Menurut dia dalam menyelesaikan masalah tidak perlu mencari siapa yang salah dan siapa yang tidak salah. Soalnya, kata dia, peristiwa 1965 bila dikaji secara mendalam latar belakangnya masalah politik.
"Kalau melihat ke 50 tahun yang lalu, itu adalah persoalan politik. Tentu siapa yang menang pasti akan berbuat juga kepada yang kalah. Hal itu kalau kita mau bawa ke suasana sekarang tentu tidak adil, karena suasana waktu itu dengan sekarang berbeda," ujar dia.
Dalam waktu dekat, kata Luhut, tim peneliti kasus 1965 akan melaporkan daftar lokasi kuburan massal terhadap tahanan politik yang menjadi korban pembantaian. Luhut dan tim peneliti akan menelusurinya.
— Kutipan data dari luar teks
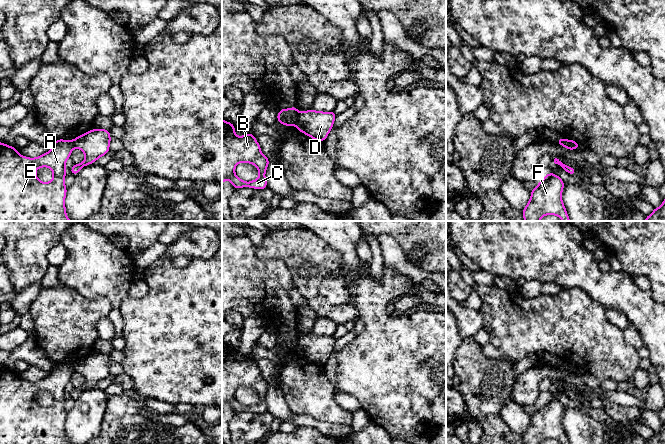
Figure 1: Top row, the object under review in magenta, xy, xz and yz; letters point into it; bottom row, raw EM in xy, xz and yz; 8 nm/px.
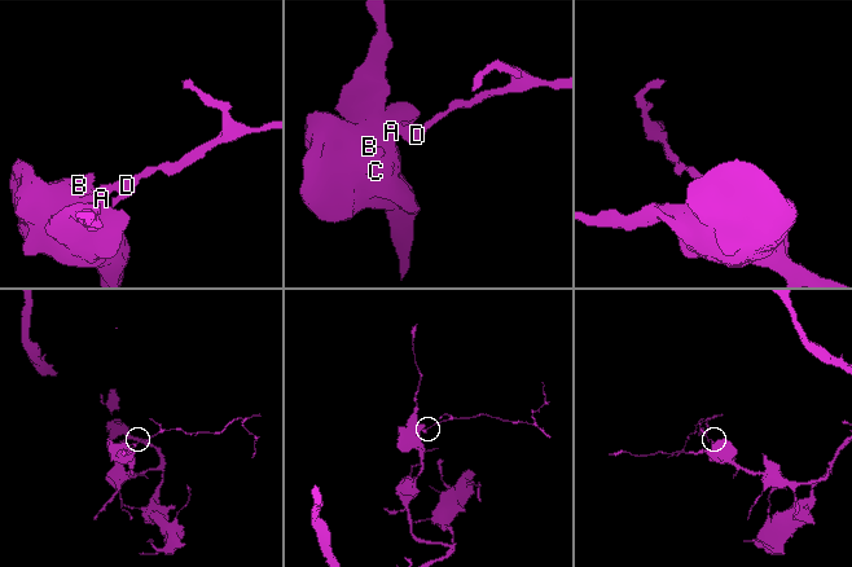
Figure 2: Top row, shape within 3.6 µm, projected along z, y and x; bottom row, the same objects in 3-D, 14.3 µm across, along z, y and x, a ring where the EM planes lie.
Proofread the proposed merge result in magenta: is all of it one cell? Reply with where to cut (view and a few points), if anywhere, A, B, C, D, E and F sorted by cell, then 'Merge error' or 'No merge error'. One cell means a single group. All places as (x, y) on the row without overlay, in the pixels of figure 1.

"Ada teman-teman yang akan memberikan daftar tempat-tempat kuburan massal. Besok saya sendiri yang akan menerima daftar itu untuk memverifikasi," kata dia.
Langkah yayasan ini merupakan kelanjutan dari acara simposium nasional bertema Membedah Tragedi 1965 Pendekatan Kesejarahan yang diselenggarakan di Hotel Aryaduta Jakarta pada Senin dan Selasa (18-19/4/2016) lalu. Acara yang didukung pemerintah ini dilakukan sebagai upaya untuk menyelesaikan konflik dan trauma serta mendudukkan peristiwa 1965 yang sebenarnya dalam perspektif sejarah.
Simposium dihadiri perwakilan pemerintah, seperti Menkopolhukam Luhut Binsar Panjaitan, Menkumham Yasonna Laoly, Jaksa Agung H. M. Prasetyo, Kapolri Jenderal Badrodin Haiti serta para tokoh dan agamawan Indonesia.